Our most recent Fricitonless Fellows project is to trade data and create a Data Package using another Fellow's data. I traded data with the fabulous Melvin! Melvin is a pathologist and soil scientist - learn more about Melvin and her research on her blog.
Getting and Cleaning the Data
While this seems like a fun project, I was frustrated at first. I had to find my partner's data. After reading her Data Package Blog and poking around on GitHub, I could not find her data. I eventually realized: we are mimicking the process of reusing reproducible research data. The first hurdle any researcher must overcome is finding the data. After consulting with Melvin, I was able to locate her data on GitHub and download it.
A screenshot of Melvin's original dataset.
Being a data librarian, I did not expect to be able to interpret Melvin's scientific data. I was correct. Even though I can not interpret the data, I can clean and validate it using Fricitonless tools. The dataset did not meet Tidy Data principles, so I took the opportunity to practice a bit of data cleaning. I gave my best attempt at making the data tidy.
A screenshot of Melvin's dataset after Lindsay cleaned it using Tidy Data principles.
I mentioned cleaning the data to Lilly at our biweekly Fellows check-in meeting. She recalled another version of Melvin's data, and we looked together on GitHub and found it.
A screenshot of Melvin's clean dataset.
Comparing Melvin's clean dataset with the version I had attempted to clean, it is easy to see how someone with a social science background might interpret data differently than someone with background in the hard sciences. The original dataset had the location name and latitude and longitude coordinates in the same column. When I separated them, I separated the latitude from the longitude. In Melvin's clean dataset, the latitude and longitude are isolated into one column, which makes a lot more sense than listing them individually.

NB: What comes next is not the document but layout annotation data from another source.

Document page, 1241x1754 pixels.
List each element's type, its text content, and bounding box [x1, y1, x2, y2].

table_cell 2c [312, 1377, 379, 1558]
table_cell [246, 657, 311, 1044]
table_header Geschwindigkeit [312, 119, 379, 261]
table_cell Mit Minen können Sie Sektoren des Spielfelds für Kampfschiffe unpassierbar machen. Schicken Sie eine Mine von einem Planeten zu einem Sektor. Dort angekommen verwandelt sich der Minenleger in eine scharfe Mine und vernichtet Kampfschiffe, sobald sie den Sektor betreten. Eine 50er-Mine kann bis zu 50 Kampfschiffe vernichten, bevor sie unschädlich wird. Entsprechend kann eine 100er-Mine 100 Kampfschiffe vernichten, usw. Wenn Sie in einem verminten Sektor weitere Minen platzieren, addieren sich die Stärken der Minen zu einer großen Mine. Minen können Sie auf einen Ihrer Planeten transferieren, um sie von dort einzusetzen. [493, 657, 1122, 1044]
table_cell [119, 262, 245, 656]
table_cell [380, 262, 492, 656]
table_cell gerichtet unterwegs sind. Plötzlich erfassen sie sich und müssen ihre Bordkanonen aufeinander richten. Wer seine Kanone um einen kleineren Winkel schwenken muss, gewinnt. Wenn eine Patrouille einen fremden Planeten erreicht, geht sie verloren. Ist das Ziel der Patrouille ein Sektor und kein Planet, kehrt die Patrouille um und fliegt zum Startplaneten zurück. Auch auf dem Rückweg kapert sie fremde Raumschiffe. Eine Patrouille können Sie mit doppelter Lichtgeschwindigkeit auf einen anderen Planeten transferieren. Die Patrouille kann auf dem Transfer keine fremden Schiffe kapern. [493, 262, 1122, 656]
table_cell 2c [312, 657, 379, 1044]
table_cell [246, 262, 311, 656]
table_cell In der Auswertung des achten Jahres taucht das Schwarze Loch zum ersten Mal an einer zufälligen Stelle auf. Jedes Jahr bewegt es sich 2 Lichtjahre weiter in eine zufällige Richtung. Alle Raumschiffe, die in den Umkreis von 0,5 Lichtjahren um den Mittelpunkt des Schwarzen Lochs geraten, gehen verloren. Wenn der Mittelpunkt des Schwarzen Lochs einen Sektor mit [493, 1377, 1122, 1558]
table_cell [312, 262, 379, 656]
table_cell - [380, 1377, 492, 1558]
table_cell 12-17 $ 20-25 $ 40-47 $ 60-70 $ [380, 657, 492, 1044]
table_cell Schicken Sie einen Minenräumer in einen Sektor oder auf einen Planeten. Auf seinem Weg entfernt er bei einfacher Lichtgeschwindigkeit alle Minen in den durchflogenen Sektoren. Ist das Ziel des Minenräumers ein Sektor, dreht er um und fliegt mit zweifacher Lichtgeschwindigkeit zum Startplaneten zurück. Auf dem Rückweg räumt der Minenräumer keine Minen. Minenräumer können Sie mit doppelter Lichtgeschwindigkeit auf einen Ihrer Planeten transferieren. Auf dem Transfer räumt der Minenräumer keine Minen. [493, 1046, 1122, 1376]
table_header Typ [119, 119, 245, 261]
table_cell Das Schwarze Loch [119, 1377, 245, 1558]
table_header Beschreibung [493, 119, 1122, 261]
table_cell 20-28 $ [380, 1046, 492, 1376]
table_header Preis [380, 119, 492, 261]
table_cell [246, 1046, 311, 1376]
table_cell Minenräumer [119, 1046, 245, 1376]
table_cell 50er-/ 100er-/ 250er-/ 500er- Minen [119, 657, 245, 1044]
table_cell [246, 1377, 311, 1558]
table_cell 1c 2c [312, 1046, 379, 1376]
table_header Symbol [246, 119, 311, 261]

I made a few more revisions so that my version of Melvin's dataset looked more like her version of data. I did choose to separate the percentage of prevalence from the ratio of prevalence, and I standardized the date format using ISO 8601. Frictionless tools can be used to Transform Data using python. Since the dataset is so small, I manually cleaned it.
Once I had identified the correct dataset and cleaned it, I was able to upload it to the Data Package Creator without issue. I then moved over to Goodtables to validate the data. I had many errors. First - I forgot to remove the metadata about the dataset from the json file the Data Package Creator had generated. Whoops! It took a couple of attempts to correctly modify the json file, and then I received 22 "Type or Format Errors."
A screenshot of the Format Errors.
I had labeled the "GPS Coordinates" column as a "geopoint" as the type of data. I'm not sure the correct format for a geopoint, but it must be different than the way I had organizd the lattitude and longitude. Additionally, although I had used ISO 8601 to standardize the date formats, some of the data were collected during a date range rather than on a specific date. I received errors for the date ranges as well. Finally, percentages and ratios are not integers. My social science brain views an "integer" as simply a "number." Integers are whole numbers. I also needed to change the data type on those columns. Once I revised the json file, I had a valid table.
A screenshot of the validation from Goodtables.